* ACTIVITY *
Word for word, reproduce the listing that follows, excluding any pictures it contains.
>>>
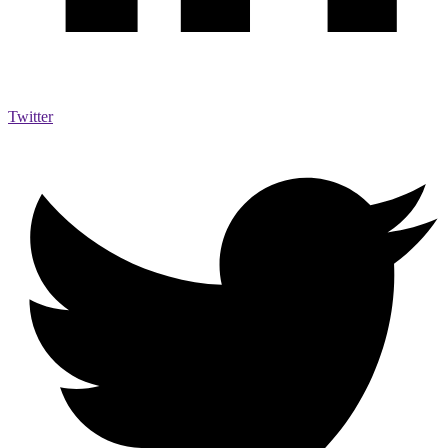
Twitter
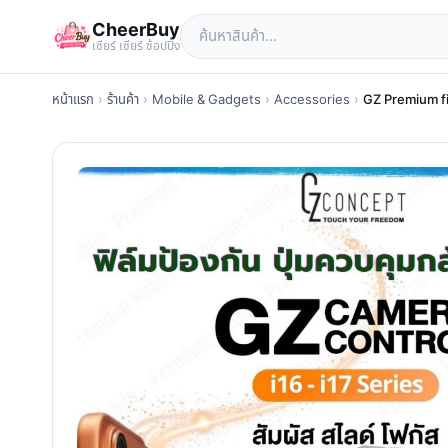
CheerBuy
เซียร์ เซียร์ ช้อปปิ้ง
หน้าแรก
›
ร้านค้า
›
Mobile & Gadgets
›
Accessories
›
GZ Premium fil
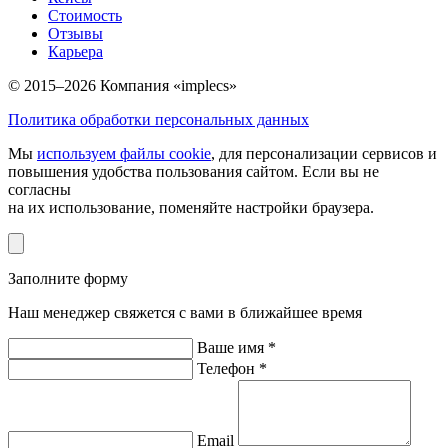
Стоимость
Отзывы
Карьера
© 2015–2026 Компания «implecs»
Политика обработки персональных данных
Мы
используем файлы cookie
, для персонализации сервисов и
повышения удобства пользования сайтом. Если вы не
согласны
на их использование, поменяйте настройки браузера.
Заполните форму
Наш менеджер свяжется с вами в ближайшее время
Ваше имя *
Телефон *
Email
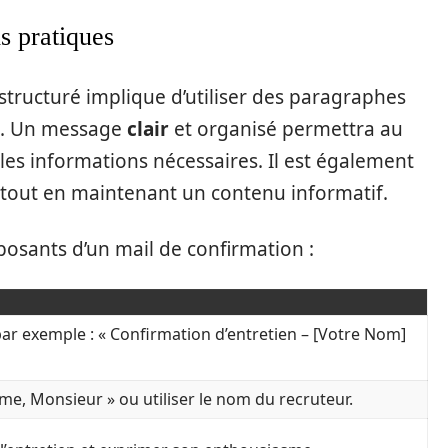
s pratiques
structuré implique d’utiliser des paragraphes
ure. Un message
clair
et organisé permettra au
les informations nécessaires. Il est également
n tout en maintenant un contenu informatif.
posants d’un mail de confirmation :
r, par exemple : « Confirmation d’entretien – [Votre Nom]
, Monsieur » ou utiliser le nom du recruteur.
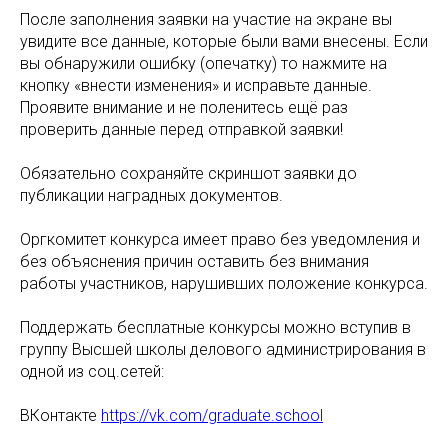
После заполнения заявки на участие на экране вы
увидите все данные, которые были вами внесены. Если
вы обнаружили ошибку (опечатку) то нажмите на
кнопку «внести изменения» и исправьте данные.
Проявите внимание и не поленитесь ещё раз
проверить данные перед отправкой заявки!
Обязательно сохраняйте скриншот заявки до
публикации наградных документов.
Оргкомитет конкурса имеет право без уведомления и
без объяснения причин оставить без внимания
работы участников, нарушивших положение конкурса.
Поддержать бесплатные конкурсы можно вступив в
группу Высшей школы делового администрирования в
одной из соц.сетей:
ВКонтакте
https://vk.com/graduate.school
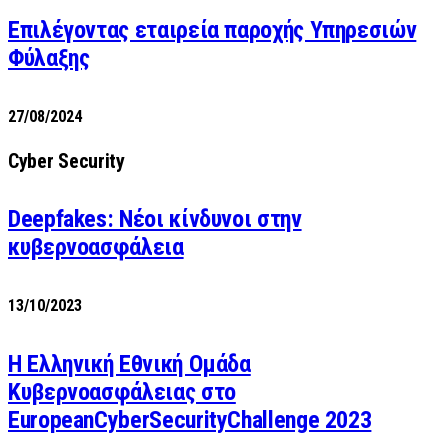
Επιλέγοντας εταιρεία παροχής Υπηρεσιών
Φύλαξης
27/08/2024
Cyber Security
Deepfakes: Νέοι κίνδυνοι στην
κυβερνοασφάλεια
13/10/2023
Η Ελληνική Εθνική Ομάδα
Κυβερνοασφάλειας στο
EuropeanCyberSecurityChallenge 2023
<<<
* SOLUTION TO THIS TASK *
Twitter
CheerBuy
เซียร์ เซียร์ ช้อปปิ้ง
หน้าแรก
›
ร้านค้า
›
Mobile & Gadgets
›
Accessories
›
GZ Premium fil
Стоимость
Отзывы
Карьера
© 2015–2026 Компания «implecs»
Политика обработки персональных данных
Мы
используем файлы cookie
, для персонализации сервисов и
повышения удобства пользования сайтом. Если вы не
согласны
на их использование, поменяйте настройки браузера.
Заполните форму
Наш менеджер свяжется с вами в ближайшее время
Ваше имя *
Телефон *
Email
s pratiques
structuré implique d’utiliser des paragraphes
ure. Un message
clair
et organisé permettra au
les informations nécessaires. Il est également
n tout en maintenant un contenu informatif.
posants d’un mail de confirmation :
r, par exemple : « Confirmation d’entretien – [Votre Nom]
, Monsieur » ou utiliser le nom du recruteur.
После заполнения заявки на участие на экране вы
увидите все данные, которые были вами внесены. Если
вы обнаружили ошибку (опечатку) то нажмите на
кнопку «внести изменения» и исправьте данные.
Проявите внимание и не поленитесь ещё раз
проверить данные перед отправкой заявки!
Обязательно сохраняйте скриншот заявки до
публикации наградных документов.
Оргкомитет конкурса имеет право без уведомления и
без объяснения причин оставить без внимания
работы участников, нарушивших положение конкурса.
Поддержать бесплатные конкурсы можно вступив в
группу Высшей школы делового администрирования в
одной из соц.сетей:
ВКонтакте
https://vk.com/graduate.school
Επιλέγοντας εταιρεία παροχής Υπηρεσιών
Φύλαξης
27/08/2024
Cyber Security
Deepfakes: Νέοι κίνδυνοι στην
κυβερνοασφάλεια
13/10/2023
Η Ελληνική Εθνική Ομάδα
Κυβερνοασφάλειας στο
EuropeanCyberSecurityChallenge 2023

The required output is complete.